Turn the lines starting at the one containing "This guide shows where the cracks form and" and ending at the last line into a JSON list of strings, one string per line, with blank lines left out.
Start of Block
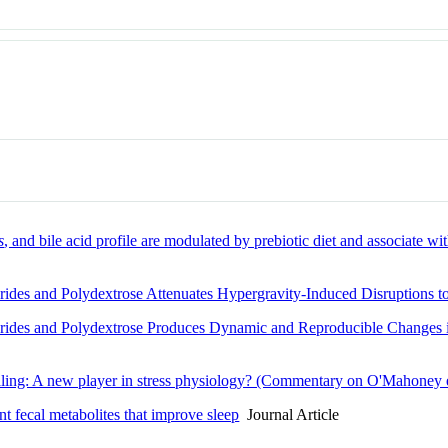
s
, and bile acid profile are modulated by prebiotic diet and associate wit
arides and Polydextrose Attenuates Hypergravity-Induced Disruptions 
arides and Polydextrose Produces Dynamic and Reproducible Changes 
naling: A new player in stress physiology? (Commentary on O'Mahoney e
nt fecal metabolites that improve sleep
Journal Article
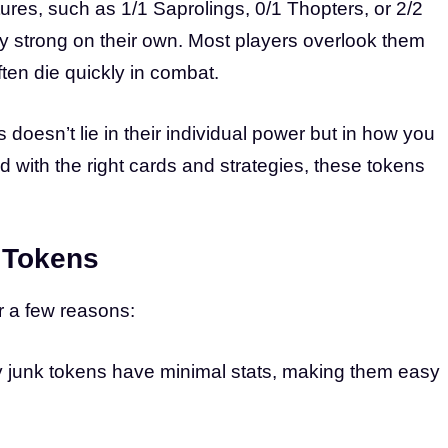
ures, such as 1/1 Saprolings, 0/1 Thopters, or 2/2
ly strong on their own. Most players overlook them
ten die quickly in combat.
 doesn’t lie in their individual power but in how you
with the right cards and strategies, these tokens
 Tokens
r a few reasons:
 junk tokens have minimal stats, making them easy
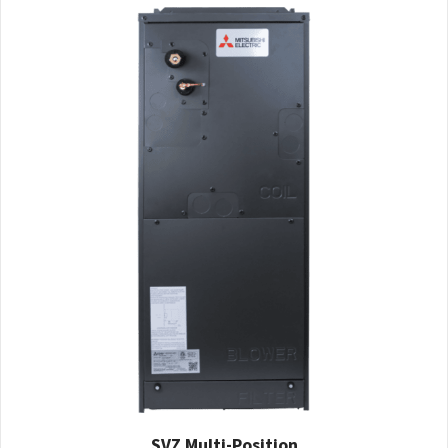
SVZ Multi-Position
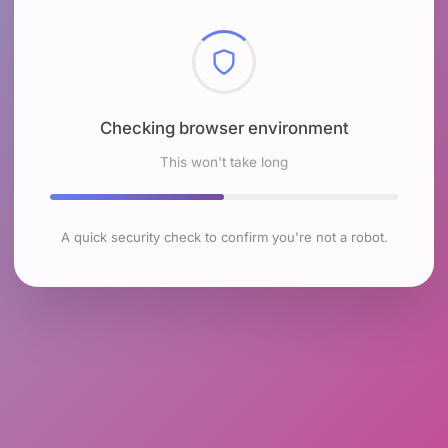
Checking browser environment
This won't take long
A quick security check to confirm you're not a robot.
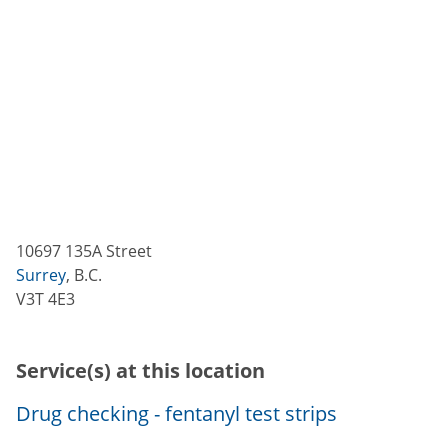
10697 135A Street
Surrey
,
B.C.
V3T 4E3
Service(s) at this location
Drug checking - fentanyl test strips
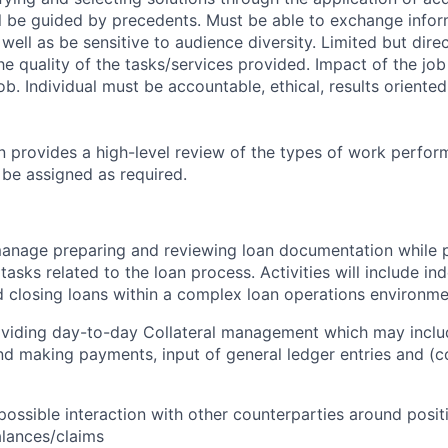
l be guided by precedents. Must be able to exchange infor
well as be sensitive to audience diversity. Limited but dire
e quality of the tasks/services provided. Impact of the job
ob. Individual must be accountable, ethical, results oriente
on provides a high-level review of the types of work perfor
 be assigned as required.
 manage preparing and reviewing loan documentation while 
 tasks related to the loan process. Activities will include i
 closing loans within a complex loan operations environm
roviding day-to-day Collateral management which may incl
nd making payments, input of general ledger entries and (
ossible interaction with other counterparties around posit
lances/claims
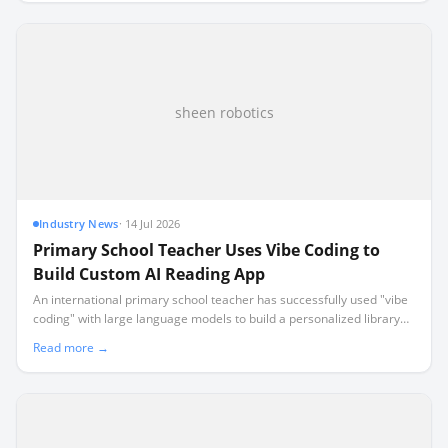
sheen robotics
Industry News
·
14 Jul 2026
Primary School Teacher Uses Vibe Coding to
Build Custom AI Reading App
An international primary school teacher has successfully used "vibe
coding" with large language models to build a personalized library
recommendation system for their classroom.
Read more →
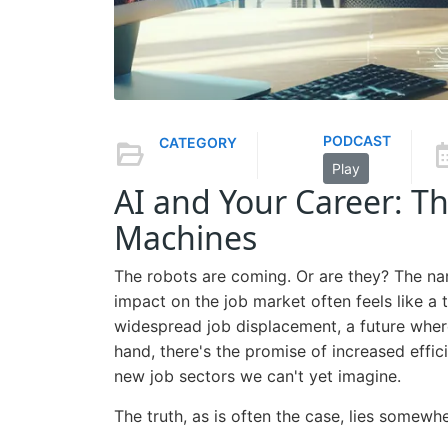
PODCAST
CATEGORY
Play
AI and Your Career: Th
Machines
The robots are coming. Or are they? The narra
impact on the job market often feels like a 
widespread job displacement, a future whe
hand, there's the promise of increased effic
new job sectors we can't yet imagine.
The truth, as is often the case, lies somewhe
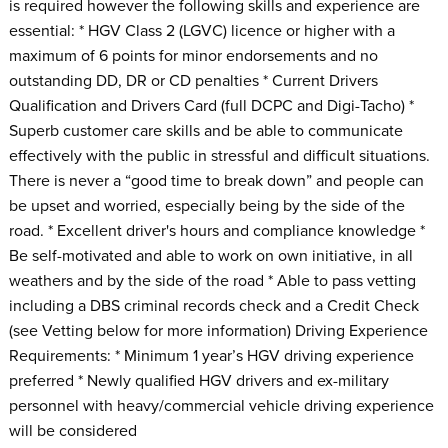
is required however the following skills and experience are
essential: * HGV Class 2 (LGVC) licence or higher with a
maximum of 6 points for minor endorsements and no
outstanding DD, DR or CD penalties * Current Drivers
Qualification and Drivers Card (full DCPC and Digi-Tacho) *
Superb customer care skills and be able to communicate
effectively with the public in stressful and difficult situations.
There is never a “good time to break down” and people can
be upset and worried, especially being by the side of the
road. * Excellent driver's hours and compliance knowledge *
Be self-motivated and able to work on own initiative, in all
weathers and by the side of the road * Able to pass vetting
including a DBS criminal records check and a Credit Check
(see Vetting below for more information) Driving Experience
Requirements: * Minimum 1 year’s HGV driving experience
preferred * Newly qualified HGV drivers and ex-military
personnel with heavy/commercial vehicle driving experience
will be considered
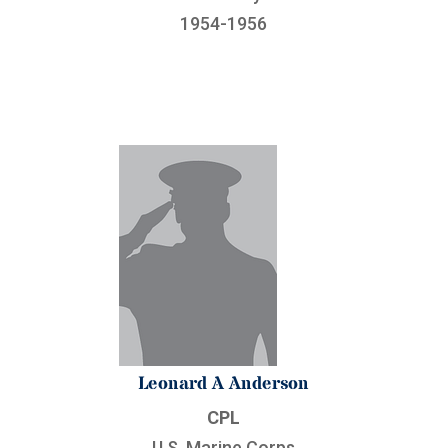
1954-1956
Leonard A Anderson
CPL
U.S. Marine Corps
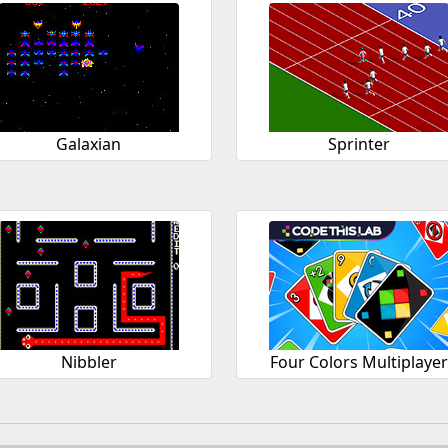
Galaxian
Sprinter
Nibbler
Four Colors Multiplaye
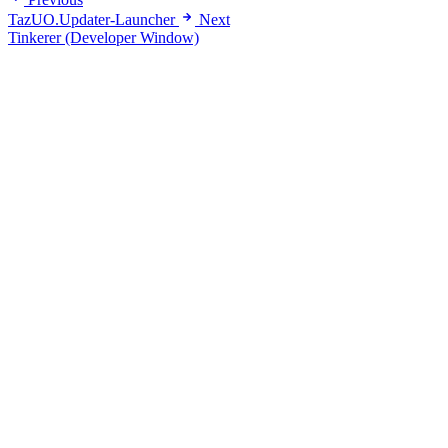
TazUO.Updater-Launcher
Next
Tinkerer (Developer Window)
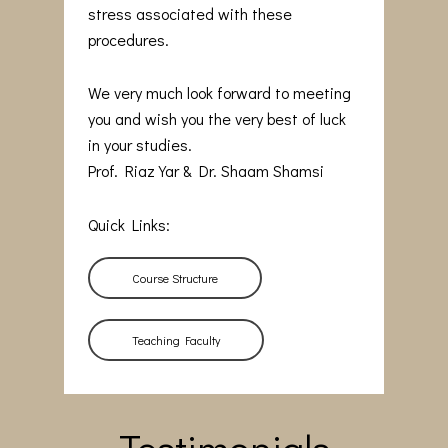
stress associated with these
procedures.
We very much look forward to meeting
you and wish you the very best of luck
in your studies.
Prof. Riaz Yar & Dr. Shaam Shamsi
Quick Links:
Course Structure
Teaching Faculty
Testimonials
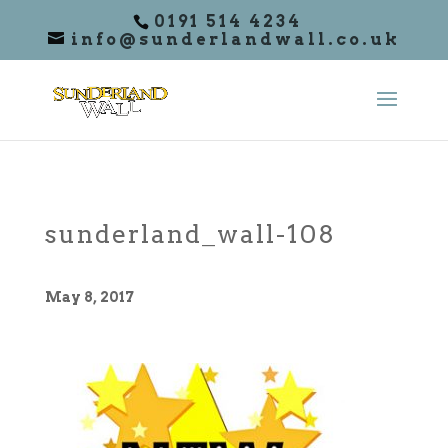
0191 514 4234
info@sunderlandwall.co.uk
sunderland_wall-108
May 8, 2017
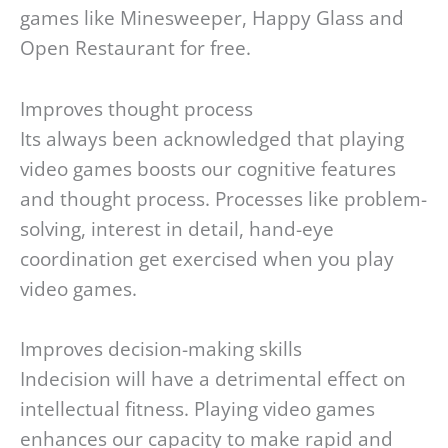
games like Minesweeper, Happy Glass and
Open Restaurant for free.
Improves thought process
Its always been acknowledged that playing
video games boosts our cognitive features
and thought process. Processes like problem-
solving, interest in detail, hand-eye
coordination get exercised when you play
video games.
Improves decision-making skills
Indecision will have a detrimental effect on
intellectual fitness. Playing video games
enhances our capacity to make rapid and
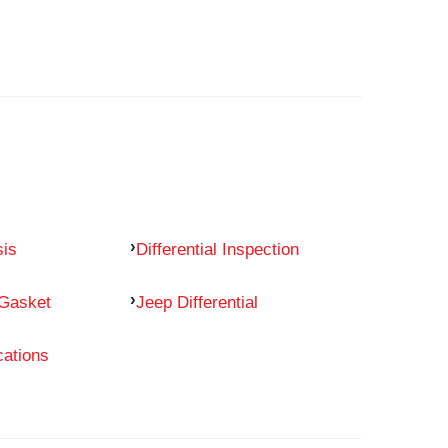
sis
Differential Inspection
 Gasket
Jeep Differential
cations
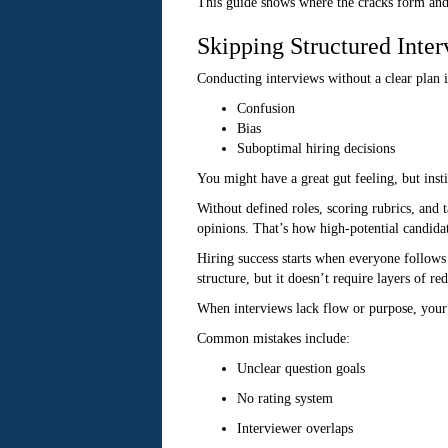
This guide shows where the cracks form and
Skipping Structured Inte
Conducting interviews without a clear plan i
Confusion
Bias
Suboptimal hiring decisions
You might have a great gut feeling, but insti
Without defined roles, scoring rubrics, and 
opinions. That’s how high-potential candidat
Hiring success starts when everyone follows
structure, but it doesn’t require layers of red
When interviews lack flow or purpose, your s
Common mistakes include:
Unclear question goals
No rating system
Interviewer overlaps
End of Block
● **Expected answer**:
[
  "This guide shows where the cracks form and",
  "Skipping Structured Inte",
  "Conducting interviews without a clear plan i",
  "Confusion",
  "Bias",
  "Suboptimal hiring decisions",
  "You might have a great gut feeling, but insti",
  "Without defined roles, scoring rubrics, and ",
  "opinions. That’s how high-potential candidat",
  "Hiring success starts when everyone follows",
  "structure, but it doesn’t require layers of red",
  "When interviews lack flow or purpose, your s",
  "Common mistakes include:",
  "Unclear question goals",
  "No rating system",
  "Interviewer overlaps"
]